As the interview draws to a close, Mokonyane says even though so much has been achieved during her term, she always embraces criticism to help her improve, and adds that it was during those testing times that she emerged as an even stronger woman.

“Sometimes, society can be very hard on women and it does hurt at some point.

“I have been hurt over the past five years during my term of office. I have been hurt as an individual but I have also grown into a better person because the experience of both the good and the bad has created a better person who can tell a story.”

She says in the twenty years that she has spent as a member of the legislature, as a member of the executive council, being an MEC and in the last five years as the premier, she has been really humbled by the opportunities that she has been given.

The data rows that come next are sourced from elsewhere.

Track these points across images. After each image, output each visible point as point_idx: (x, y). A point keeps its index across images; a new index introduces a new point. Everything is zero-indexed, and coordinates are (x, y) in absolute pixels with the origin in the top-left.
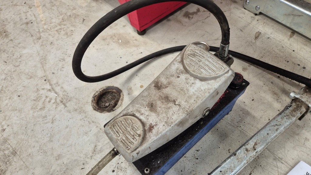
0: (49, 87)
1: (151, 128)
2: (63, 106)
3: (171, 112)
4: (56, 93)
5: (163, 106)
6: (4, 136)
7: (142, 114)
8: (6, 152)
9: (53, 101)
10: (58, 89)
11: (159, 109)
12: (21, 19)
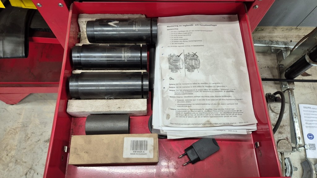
1: (287, 138)
3: (286, 129)
5: (283, 130)
7: (281, 137)
11: (283, 132)
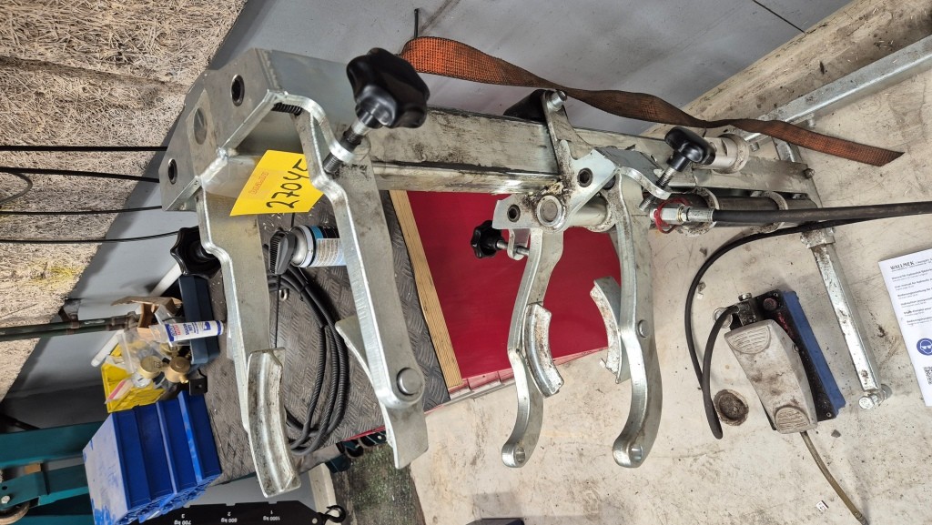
0: (691, 459)
1: (794, 401)
2: (722, 453)
3: (786, 381)
4: (702, 455)
5: (778, 384)
6: (737, 516)
7: (779, 403)
8: (757, 518)
9: (711, 461)
10: (697, 451)
11: (780, 389)
12: (571, 460)
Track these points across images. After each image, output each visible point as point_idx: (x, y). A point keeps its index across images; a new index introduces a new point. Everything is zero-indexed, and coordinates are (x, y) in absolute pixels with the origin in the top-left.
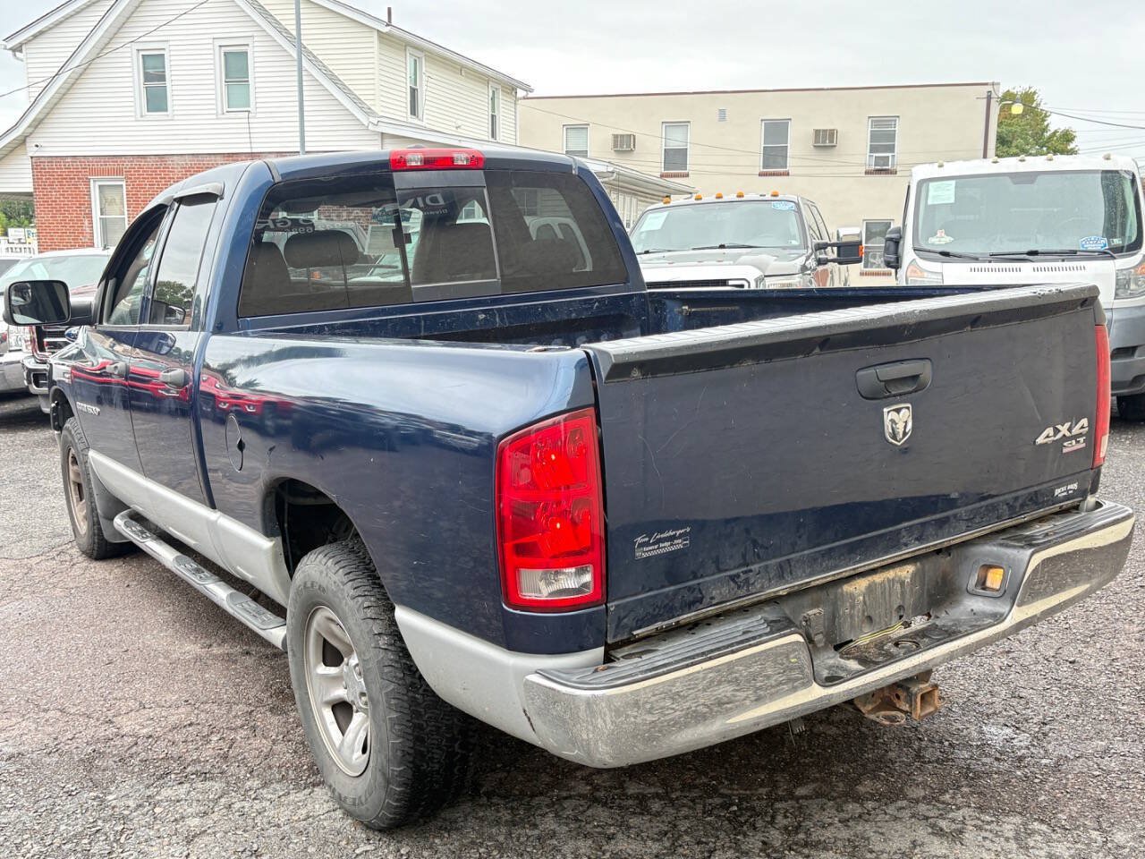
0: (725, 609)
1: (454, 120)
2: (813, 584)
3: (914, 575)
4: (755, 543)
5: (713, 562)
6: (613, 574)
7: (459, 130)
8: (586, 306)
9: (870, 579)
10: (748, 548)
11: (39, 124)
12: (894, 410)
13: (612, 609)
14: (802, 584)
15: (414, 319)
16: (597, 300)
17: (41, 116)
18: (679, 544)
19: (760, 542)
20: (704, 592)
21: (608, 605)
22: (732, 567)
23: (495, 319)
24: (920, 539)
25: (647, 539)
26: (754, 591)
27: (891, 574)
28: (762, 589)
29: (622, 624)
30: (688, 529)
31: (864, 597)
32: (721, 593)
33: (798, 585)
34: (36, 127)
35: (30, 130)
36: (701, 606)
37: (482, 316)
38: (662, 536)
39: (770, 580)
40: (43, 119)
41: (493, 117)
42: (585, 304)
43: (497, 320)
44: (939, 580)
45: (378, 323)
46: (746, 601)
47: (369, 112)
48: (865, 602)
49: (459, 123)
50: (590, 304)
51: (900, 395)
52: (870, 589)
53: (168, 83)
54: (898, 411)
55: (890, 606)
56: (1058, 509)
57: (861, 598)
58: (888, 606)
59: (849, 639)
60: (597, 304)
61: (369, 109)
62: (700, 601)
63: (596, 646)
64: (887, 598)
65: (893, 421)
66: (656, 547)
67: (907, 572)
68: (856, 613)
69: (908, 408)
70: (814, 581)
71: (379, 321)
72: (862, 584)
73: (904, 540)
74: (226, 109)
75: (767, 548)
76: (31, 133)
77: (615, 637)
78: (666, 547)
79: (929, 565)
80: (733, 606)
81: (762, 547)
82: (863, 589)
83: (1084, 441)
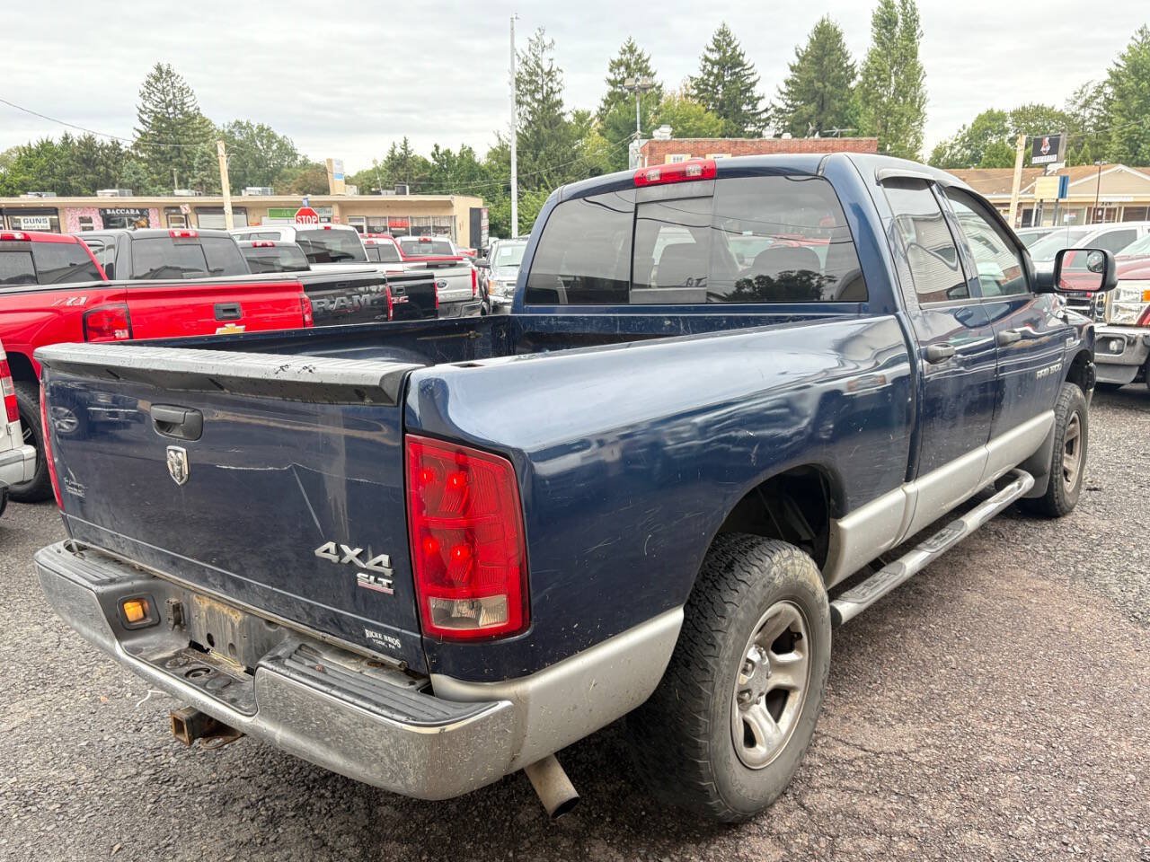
9: (211, 603)
20: (101, 536)
23: (679, 325)
27: (225, 609)
31: (206, 615)
32: (110, 544)
37: (667, 323)
39: (132, 552)
43: (682, 328)
44: (265, 646)
48: (207, 620)
51: (178, 438)
52: (210, 611)
58: (224, 637)
59: (200, 642)
62: (102, 541)
64: (223, 629)
68: (202, 624)
72: (205, 603)
75: (122, 525)
81: (118, 522)
82: (206, 609)
83: (389, 586)
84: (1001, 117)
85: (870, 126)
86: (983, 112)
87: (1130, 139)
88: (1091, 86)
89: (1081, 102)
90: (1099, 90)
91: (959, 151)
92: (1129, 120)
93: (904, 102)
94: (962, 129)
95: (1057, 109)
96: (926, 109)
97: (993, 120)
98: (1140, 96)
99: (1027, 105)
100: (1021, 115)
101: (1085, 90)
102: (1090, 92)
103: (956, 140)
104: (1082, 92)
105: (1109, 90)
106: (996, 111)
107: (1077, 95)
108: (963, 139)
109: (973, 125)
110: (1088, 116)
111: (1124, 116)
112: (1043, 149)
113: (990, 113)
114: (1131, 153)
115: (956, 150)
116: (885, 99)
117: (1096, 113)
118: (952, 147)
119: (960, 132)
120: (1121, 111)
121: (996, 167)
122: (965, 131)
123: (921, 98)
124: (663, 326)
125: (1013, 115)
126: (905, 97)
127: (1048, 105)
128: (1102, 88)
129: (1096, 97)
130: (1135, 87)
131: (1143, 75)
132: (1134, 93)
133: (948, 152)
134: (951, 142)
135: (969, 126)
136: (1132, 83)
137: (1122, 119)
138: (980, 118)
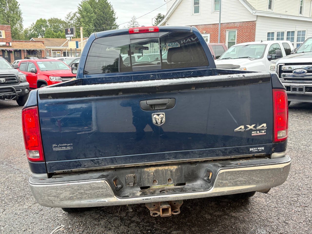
0: (90, 169)
1: (285, 9)
2: (126, 166)
3: (177, 170)
4: (100, 151)
5: (83, 155)
6: (46, 154)
7: (287, 12)
8: (189, 73)
9: (157, 168)
10: (97, 152)
11: (169, 18)
12: (156, 114)
13: (47, 164)
14: (122, 166)
15: (130, 76)
16: (193, 71)
17: (169, 16)
18: (69, 148)
19: (101, 151)
20: (81, 163)
21: (46, 162)
22: (91, 157)
24: (175, 158)
25: (57, 145)
26: (102, 165)
27: (166, 168)
28: (105, 165)
29: (52, 168)
30: (72, 144)
31: (153, 173)
32: (88, 164)
33: (120, 166)
34: (168, 19)
35: (167, 20)
36: (81, 167)
37: (152, 76)
38: (62, 145)
39: (108, 163)
40: (170, 17)
41: (301, 7)
42: (188, 73)
43: (157, 77)
44: (190, 173)
45: (119, 77)
46: (98, 168)
47: (253, 9)
48: (154, 175)
49: (287, 10)
50: (190, 73)
51: (160, 109)
52: (156, 171)
53: (200, 5)
54: (158, 115)
55: (166, 178)
56: (252, 156)
57: (152, 174)
58: (165, 178)
59: (147, 186)
60: (192, 73)
61: (254, 8)
62: (81, 165)
63: (44, 173)
64: (164, 175)
65: (155, 118)
66: (60, 148)
67: (174, 168)
68: (150, 178)
69: (163, 114)
70: (126, 165)
71: (119, 76)
72: (153, 169)
73: (167, 157)
74: (214, 11)
75: (104, 153)
76: (167, 21)
77: (50, 171)
78: (64, 149)
79: (184, 167)
80: (93, 169)
81: (102, 152)
82: (153, 171)
83: (265, 132)
84: (45, 21)
85: (3, 21)
86: (39, 19)
87: (87, 31)
88: (72, 13)
89: (70, 18)
90: (75, 15)
91: (33, 32)
92: (86, 25)
93: (13, 13)
94: (33, 25)
95: (62, 20)
96: (22, 16)
97: (43, 22)
98: (88, 17)
99: (53, 18)
100: (51, 21)
101: (70, 14)
102: (72, 15)
103: (31, 28)
104: (69, 15)
105: (78, 15)
106: (43, 19)
107: (68, 16)
108: (34, 28)
109: (36, 23)
110: (72, 22)
111: (84, 23)
112: (68, 32)
113: (41, 20)
114: (88, 35)
115: (32, 32)
116: (6, 11)
117: (75, 22)
118: (30, 30)
119: (32, 25)
120: (83, 22)
121: (50, 38)
122: (34, 25)
123: (19, 12)
124: (150, 77)
125: (49, 21)
126: (13, 11)
127: (59, 18)
128: (75, 14)
129: (74, 17)
130: (86, 15)
131: (88, 11)
132: (86, 16)
133: (29, 32)
134: (29, 29)
135: (35, 23)
136: (85, 13)
137: (84, 24)
138: (38, 21)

“… and I think my experience could actually make a meaningful contribution going forward as the country – starting as a member of the legislature, a chairperson for the portfolio committee for one and a half years, moving on to being the MEC for agriculture, going into safety, then housing, and now as a Premier. I think there is no better school or university than that kind of experience that I would forever like to use for the development of women, children but also broadly the society.

“And I would like to say that if I was to be asked on the things that must be done, there must continually be support for women because of the responsibilities that we have beyond our office mandate. Secondly, I also believe that women must also be assertive and surround themselves with capable men and women. Thirdly, you must never lose touch with the connections that you have had and those that have always been there to support you and never give away on your principle.”